» TEXT PROVIDED:

· · · · · · ·

The Porpax (strap handle) is a means to carry the Aspis (Hoplite shield). A second grip, the Antilabe, is fitted on the inside of the shield alongside it, but the function of the Antilabe is to better control the Aspis, and not carry the weight. The Porpax is fitted near the center of the shield, and the antilabe is fitted close to the rim.
Choosing a Shape
There are finds with a number of different shapes for strap handles. The one shown here is one of the most simple, and probably one with the highest comfort for the wearer. The first step in constructing a porpax is certainly to decide on a shape.
Measure your Arms
The porpax has to fit the arms of the soldier to be comfortable! Measure the circumference of the thickest part of your arm below the elbow, which is the place the porpax will rest on in the carrying position.
Produce a Template
The next step is the construction of a template based on the chosen shape and measured dimensions. This will greatly reduce the complexity of cutting the metal. See the following picture for clarification.
Cut the Metal based on the Template
The next step is to cut the metal sheet based on your template. Here we use a brass sheet with a thickness of 2 mm. We used metal shears, a jigsaw, and different files.

· · · · · · ·

» DATASET SECTION:
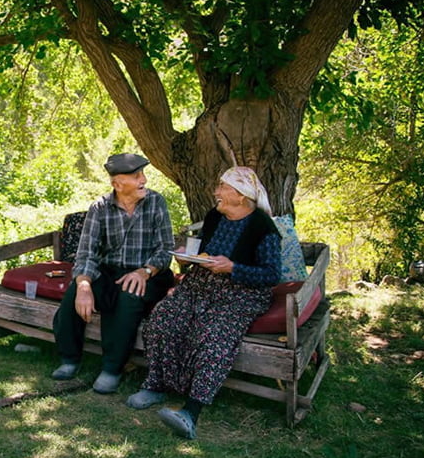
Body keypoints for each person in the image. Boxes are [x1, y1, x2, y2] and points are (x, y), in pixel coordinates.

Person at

· · · · · · ·

» TASK LIST:
(1) Answer these questions using the text on making a porpax:
(a) Where on the shield is the antilabe fitted?
(b) What part of the arm should be measured?
(c) What material and thickness were used for the metal sheet?
(2) Go on with the text on making a porpax, starting after its final sentence.

» REPLIES:
(1)
(a) Close to the rim.
(b) The circumference of the thickest part of the arm below the elbow.
(c) A brass sheet 2 mm thick.

(2)
Bending the Sheet (trapezoid Ends)
It is important to heat up the metal in the area of the sharp bend so it does not tear. Hammer the sheet over an edge to form the perpendicular bend. I used a plastic hammer, so it would not leave any lasting marks.
The Picture shows the staining of the metal caused by the heating process.
Bending the Sheet (curvature)
Now we arrive at the interesting part, the forming of the curvature of the Porpax. You can hammer it over a mold as well. I used a thick branch of wood with a similar circumference as my arm.
I clamped the sheet to the branch and hammered it over the branch to create the curvature. Again I used the plastic hammer to leave no lasting marks. The curvature does not have to be perfect at this point, it will open up a bit in the next step anyways.
Forming the Edges
This step mainly serves the comfort of the soldier by preventing the edges from cutting into the flesh of the arm.
Again you should heat up the metal you work on to prevent tearing, before you start hammering.
The Porpax is placed on an edge, like the letter U, so that the edge runs along the bend that should form the edges. While rotating the porpax you can hammer out the edges. It is completely normal that the curvature of the Porpax opens up a bit in this step.
Restoring the Curvature
Consequently the next step is to restore the original curvature. You can do this by hand or again by hammering.
Next we smooth the Porpax, or at least all visible parts. I recommend smoothing the inner side a swell to create a protective layer against corrosion. We smooth multiple times using increasingly finer sanding paper.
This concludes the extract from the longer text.